Data-Driven Parenting

AI technologies are rapidly becoming integral to children’s daily lives, embedded in tools like assistive learning platforms, interactive robots, smart home devices, and generative AI systems such as ChatGPT, which many children regularly interact with. These tools offer significant advantages, like personalized educational support through intelligent tutoring systems and enhanced online safety measures to protect children. However, the increasing integration of AI into children’s environments also raises serious concerns.

With the rising debate related to smartphones and parents’ fear of potential harms, digital monitoring technologies have been seen as such technologies to provide the safety that is craved by modern families. Digital parenting toolkits are commonly adopted by families to help parents and caregivers to oversee and limit their children’s behaviours online and offline. However, there has been little evidence supporting their efficacy and their overall impact on promoting well-being for children and families.
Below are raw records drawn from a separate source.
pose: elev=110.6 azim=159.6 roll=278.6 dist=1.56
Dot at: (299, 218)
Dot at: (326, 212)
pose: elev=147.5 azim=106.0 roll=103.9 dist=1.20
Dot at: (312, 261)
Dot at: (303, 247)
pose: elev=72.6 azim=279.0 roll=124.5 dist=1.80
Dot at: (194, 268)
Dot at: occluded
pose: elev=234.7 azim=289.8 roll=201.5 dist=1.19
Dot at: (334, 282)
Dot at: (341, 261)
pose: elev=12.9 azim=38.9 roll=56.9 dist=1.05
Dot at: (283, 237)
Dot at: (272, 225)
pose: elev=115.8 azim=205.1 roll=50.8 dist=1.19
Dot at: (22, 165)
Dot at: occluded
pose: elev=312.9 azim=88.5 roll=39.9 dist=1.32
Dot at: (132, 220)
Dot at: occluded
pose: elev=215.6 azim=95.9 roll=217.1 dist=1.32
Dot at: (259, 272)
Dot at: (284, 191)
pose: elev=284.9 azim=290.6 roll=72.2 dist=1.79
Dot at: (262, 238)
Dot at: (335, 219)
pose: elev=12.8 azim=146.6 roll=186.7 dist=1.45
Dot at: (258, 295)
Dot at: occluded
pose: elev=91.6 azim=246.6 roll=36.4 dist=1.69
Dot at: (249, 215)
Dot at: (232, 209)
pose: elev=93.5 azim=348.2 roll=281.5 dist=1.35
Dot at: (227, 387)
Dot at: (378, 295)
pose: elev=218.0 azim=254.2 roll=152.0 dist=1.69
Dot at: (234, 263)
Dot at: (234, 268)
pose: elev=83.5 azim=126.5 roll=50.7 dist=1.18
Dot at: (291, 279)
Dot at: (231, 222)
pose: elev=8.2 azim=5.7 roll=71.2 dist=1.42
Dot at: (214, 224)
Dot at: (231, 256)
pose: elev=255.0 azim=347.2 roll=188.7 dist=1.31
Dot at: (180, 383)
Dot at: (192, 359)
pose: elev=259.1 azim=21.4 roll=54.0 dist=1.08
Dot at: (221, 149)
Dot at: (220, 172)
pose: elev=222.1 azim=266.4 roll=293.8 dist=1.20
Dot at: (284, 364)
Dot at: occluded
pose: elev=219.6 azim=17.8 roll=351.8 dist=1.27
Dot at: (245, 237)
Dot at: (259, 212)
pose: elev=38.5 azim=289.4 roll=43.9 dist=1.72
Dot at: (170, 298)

Thus, in this recent article we wrote for the British Academy, Dr Jun Zhao, together with Dr Ekaterina Hertog, Professor of AI and Society at the Oxford Internet Institute, University of Oxford; and Dr Netta Weinstein of Psychology at the University of Reading, outlined the benefits and risks of digital monitoring technologies for modern families and offers recommendations for policymakers working in this important area of digital policy.